Moreover, having consistently maintained a utilisation rate of approximately 90 per cent, the three-year roadmap will enable the company to raise its capacity further by up to 1.4 billion pieces of gloves per year, bringing its total projected capacity to 14 billion to 15 billion pieces of gloves once the plan reaches completion in FY22.

JEP Holdings

Between April 20 and 22, JEP Holdings executive director Zee Hoong Huay acquired 237,500 shares of the Catalist-listed company for a consideration of S$42,495.

At an average price of 17.9 cents per share, the acquisition increased his total interest in JEP Holdings from 15.28 per cent to 15.34 per cent. His preceding acquisition was on April 15, with 250,000 shares acquired at 16.5 cents per share, and before that 390,000 shares acquired at 14.9 cents per share on April 2.

Mr Zee is a veteran in the metal tooling and precision engineering industries.
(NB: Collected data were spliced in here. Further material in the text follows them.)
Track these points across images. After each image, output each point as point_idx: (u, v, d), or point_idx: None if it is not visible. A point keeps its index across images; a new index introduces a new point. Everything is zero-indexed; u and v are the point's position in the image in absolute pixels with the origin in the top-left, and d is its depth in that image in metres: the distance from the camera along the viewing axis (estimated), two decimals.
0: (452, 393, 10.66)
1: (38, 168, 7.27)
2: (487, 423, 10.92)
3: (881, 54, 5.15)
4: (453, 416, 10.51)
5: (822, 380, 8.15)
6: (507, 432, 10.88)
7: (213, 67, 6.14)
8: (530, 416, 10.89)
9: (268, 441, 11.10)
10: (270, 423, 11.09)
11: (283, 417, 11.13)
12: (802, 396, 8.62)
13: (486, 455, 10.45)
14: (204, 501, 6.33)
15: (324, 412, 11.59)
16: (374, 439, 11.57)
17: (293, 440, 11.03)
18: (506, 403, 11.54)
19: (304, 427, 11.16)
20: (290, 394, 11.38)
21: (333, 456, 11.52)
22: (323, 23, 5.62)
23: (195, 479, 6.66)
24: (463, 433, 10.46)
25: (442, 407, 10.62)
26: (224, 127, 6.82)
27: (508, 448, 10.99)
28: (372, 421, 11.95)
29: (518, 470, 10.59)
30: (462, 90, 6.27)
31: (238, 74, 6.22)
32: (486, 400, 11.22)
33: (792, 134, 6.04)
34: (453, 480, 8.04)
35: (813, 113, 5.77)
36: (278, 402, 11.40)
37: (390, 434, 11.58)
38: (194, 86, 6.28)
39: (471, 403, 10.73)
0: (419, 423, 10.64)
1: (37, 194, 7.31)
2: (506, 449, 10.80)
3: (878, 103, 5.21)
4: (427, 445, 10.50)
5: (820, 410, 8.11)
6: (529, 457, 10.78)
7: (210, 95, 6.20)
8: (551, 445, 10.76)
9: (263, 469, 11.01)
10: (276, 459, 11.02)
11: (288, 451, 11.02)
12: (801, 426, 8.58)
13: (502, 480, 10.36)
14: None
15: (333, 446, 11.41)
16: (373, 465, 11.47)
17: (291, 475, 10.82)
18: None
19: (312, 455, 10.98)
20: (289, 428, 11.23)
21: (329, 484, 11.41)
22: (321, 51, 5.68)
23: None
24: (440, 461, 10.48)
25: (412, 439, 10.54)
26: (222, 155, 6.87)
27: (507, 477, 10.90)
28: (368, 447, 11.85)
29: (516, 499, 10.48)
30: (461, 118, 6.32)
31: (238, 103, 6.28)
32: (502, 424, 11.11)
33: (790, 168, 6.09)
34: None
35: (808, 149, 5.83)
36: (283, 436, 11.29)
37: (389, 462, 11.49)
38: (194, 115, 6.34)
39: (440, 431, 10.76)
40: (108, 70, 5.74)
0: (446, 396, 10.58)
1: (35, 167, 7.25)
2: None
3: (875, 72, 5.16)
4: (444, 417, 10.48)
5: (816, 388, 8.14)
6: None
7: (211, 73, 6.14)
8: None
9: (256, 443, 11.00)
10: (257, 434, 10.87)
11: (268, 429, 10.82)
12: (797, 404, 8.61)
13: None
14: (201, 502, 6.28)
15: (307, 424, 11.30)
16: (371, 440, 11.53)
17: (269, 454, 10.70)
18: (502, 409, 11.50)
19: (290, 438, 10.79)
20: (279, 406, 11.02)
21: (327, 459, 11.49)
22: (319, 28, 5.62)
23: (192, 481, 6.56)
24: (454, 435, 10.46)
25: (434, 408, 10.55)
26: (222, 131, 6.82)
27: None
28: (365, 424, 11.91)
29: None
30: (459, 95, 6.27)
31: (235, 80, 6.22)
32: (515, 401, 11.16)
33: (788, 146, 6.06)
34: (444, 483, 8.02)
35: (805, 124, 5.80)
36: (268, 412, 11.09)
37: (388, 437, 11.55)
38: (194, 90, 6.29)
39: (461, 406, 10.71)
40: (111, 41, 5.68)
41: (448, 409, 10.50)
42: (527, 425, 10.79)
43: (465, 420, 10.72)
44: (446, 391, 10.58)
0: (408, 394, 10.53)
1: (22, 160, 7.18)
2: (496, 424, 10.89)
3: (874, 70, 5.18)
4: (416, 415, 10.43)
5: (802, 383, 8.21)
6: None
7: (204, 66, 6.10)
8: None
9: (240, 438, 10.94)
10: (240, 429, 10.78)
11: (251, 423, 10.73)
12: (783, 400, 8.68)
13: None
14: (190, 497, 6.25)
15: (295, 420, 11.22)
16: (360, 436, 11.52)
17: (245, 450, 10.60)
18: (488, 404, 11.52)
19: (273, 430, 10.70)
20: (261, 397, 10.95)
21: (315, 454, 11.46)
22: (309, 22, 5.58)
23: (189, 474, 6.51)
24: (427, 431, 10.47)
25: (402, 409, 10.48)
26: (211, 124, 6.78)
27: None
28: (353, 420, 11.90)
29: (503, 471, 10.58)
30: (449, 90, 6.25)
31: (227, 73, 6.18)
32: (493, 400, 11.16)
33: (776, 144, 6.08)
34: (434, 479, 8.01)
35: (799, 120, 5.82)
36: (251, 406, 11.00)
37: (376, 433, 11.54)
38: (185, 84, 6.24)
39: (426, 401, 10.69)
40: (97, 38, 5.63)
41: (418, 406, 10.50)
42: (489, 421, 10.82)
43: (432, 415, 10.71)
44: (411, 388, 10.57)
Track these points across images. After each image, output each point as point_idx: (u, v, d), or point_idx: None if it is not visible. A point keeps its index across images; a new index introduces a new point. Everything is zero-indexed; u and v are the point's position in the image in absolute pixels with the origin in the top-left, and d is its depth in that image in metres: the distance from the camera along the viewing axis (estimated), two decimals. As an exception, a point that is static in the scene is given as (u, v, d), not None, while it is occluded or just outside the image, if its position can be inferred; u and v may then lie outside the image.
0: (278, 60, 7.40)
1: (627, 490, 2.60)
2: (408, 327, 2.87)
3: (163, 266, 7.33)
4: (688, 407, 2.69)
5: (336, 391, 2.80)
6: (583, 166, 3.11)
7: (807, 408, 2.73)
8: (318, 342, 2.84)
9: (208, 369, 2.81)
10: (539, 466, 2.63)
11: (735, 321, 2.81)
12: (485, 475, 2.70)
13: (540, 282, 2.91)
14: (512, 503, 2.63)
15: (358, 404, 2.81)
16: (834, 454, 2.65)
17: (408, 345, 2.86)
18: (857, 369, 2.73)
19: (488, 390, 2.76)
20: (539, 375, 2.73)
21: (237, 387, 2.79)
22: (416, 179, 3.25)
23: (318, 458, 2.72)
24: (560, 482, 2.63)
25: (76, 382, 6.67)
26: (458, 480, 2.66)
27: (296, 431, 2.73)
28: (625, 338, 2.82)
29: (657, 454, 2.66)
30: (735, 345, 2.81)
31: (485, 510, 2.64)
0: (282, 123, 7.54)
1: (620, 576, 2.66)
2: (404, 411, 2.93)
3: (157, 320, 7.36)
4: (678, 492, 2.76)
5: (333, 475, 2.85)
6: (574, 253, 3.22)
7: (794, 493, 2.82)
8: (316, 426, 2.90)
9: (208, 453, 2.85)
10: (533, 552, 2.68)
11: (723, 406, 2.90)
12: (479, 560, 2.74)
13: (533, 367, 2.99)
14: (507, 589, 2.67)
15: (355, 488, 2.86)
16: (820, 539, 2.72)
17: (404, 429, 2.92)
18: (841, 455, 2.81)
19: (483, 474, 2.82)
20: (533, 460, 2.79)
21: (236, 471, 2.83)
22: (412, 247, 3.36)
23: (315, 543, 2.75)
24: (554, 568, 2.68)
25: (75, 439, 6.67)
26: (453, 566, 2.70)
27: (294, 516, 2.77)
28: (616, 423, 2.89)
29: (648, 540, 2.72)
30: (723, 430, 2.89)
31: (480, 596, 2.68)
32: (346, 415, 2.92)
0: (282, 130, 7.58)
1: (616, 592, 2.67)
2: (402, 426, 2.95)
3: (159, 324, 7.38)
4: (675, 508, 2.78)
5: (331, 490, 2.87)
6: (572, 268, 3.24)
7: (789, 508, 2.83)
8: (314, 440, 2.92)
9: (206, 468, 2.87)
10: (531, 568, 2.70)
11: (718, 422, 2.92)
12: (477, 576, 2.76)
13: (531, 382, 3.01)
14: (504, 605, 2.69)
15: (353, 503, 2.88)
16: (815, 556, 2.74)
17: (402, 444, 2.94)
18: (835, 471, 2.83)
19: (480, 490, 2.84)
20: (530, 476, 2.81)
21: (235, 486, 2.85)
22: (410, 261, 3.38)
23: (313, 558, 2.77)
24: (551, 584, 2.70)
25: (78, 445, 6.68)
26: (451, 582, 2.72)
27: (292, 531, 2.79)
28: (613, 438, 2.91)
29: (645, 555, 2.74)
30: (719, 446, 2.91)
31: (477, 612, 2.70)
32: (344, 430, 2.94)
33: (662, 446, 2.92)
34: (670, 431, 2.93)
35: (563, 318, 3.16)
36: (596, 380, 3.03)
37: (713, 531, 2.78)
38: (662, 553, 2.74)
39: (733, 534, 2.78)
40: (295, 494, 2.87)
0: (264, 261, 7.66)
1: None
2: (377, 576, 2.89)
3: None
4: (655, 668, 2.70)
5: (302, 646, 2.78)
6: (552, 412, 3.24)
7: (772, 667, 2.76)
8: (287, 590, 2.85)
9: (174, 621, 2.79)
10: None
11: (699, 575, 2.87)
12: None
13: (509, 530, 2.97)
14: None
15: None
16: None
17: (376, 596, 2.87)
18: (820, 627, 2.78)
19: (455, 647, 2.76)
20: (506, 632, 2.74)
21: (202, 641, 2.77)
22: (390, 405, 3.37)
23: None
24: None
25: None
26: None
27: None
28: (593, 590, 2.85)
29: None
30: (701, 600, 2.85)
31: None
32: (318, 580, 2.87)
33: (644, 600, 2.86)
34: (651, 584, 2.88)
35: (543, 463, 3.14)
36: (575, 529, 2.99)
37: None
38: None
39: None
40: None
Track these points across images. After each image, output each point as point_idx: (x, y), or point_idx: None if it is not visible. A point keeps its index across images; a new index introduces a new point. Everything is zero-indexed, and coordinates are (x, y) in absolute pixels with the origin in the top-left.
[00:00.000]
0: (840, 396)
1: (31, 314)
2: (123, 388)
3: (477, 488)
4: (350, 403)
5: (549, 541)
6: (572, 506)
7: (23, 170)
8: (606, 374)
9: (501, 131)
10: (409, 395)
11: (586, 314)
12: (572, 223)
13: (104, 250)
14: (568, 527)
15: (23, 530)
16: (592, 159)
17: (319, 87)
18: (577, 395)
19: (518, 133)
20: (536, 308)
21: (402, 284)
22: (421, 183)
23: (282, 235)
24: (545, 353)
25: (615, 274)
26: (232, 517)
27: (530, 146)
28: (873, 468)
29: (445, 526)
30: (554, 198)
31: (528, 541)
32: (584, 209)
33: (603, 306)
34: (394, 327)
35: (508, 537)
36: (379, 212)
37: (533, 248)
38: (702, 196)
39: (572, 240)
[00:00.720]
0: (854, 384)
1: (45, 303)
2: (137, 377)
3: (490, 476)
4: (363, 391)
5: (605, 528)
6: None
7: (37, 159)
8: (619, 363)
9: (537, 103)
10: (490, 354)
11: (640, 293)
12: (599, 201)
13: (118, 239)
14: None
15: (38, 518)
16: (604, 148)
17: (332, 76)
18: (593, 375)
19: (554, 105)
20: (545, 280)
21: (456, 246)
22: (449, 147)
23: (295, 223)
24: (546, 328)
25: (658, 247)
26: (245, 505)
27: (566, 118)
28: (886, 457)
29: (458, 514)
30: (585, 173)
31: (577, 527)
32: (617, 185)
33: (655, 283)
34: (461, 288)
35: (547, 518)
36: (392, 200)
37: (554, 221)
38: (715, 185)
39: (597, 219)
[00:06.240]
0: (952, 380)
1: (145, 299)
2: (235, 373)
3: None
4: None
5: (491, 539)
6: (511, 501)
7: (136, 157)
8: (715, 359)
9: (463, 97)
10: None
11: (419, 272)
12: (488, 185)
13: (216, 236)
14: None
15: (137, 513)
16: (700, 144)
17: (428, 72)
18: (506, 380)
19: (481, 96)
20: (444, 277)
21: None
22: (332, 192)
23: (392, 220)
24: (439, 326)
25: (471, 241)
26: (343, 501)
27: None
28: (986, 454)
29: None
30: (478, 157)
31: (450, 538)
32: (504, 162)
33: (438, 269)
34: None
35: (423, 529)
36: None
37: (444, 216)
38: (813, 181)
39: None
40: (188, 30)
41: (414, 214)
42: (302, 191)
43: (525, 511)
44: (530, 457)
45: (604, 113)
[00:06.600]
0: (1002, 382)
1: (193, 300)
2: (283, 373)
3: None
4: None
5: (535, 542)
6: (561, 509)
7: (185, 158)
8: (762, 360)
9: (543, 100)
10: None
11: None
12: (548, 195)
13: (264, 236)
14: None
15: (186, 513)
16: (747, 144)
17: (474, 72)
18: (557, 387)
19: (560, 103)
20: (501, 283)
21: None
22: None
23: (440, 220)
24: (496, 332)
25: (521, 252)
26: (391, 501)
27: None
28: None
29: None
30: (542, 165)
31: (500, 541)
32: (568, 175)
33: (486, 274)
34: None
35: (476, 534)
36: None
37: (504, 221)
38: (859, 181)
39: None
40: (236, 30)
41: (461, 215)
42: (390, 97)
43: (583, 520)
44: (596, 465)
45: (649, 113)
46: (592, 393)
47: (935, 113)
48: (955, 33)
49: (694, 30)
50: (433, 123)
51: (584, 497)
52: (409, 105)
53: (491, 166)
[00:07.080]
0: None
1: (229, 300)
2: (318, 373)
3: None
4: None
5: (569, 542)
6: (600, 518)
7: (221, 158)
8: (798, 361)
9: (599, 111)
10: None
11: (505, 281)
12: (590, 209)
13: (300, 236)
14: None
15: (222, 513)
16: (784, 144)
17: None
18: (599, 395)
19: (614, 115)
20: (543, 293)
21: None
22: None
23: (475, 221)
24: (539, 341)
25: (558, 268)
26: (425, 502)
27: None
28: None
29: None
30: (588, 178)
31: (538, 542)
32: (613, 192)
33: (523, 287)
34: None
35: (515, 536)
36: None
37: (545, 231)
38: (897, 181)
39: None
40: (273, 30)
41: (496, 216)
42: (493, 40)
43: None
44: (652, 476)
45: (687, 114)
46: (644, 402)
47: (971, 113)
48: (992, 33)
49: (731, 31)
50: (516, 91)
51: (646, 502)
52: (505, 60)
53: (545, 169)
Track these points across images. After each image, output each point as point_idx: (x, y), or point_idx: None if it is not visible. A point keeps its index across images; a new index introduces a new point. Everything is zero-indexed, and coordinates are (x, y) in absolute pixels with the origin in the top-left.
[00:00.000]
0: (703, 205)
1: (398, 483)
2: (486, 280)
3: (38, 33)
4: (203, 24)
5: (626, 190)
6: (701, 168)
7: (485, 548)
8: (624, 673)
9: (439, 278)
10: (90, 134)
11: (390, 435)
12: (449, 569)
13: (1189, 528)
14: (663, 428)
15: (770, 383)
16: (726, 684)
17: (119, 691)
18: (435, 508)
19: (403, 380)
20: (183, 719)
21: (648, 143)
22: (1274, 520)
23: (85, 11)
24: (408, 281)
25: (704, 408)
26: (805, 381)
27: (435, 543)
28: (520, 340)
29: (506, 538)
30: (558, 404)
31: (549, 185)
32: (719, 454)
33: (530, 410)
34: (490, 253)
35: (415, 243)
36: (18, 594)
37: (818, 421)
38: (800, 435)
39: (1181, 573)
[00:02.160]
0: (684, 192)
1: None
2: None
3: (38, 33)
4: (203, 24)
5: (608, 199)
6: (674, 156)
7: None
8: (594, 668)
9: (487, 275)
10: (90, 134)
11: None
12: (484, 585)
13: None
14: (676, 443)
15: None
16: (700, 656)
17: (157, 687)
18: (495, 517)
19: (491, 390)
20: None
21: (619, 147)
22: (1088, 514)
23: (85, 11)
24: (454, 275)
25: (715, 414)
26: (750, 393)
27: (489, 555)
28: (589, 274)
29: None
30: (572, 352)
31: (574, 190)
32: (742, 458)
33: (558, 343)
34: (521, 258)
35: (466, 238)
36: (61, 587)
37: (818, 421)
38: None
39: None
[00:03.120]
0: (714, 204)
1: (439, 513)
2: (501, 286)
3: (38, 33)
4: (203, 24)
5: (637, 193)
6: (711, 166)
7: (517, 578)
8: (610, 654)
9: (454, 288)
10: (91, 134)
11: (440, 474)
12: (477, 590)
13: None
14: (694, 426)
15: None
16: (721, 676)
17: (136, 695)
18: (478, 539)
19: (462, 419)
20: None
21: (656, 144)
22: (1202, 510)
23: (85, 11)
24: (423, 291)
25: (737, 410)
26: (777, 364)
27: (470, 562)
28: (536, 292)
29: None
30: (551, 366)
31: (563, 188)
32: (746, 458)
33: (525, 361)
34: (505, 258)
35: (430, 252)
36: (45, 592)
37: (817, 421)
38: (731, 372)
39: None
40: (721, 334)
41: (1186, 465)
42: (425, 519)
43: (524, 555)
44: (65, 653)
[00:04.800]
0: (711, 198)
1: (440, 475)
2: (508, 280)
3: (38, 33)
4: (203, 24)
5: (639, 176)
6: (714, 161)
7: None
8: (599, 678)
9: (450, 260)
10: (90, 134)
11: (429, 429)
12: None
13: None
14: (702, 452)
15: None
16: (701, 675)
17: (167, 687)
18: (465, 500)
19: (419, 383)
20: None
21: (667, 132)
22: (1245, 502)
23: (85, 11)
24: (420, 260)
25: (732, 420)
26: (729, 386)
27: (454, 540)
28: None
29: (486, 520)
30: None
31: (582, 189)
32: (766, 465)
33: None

He has over 30 years of industrial experience and capabilities.

Katrina Group

Between April 16 and 17, Katrina Group founder, executive chairman and CEO Alan Goh Keng Chian acquired 268,700 shares of the Catalist-listed company at an average price of 13.5 cents per share.

The consideration of the transaction totalled S$36,253. This took his total interest in the F&B group, with multi-cuisine concepts, from 88.13 per cent to 88.24 per cent.

He has gradually increased this total interest from 84.60 per cent as of the IPO on July 26, 2016.

Mr Goh heads the formulation of the group's strategic directions and expansion plans both in Singapore and overseas markets, and manages the overall business development of the group.

The acquisition also increased the total interest of Madaline Catherine Tan Kim Wah in Katrina Group.

Ms Tan is the co-founder, executive director of the group and spouse of Mr Goh.

Hwa Hong Corporation

Between April 21 and 22, Hwa Hong Corporation (Hwa Hong) substantial shareholder David Ong Eng Hui acquired 74,800 shares of the listed company for a consideration of S$21,031 at an average price of 28.12 cents per share.

Dr Ong has gradually increased his total interest in Hwa Hong from 5.32 per cent at the end of 2018, to 6.19 per cent as at April 22.

The acquisition also increased the deemed and hence total Hwa Hong interest of Dr Ong's father, Steven Ong Kay Eng, to 16.07 per cent.

Uni-Asia Group

On April 17, Uni-Asia Group executive director, Kenji Fukuyado acquired another 30,000 shares of the listed company for a consideration of S$16,052.

At an average price of 53.5 cents per share, this took his total interest in the group from 1.17 per cent to 1.21 per cent.

His preceding acquisition was made on April 15 with 30,000 shares acquired at an average price of 50.5 cents per share.

Mr Fukuyado has more than 30 years of experience in the finance industry, including structured finance such as tax lease, asset finance, loan syndication, corporate finance and asset management.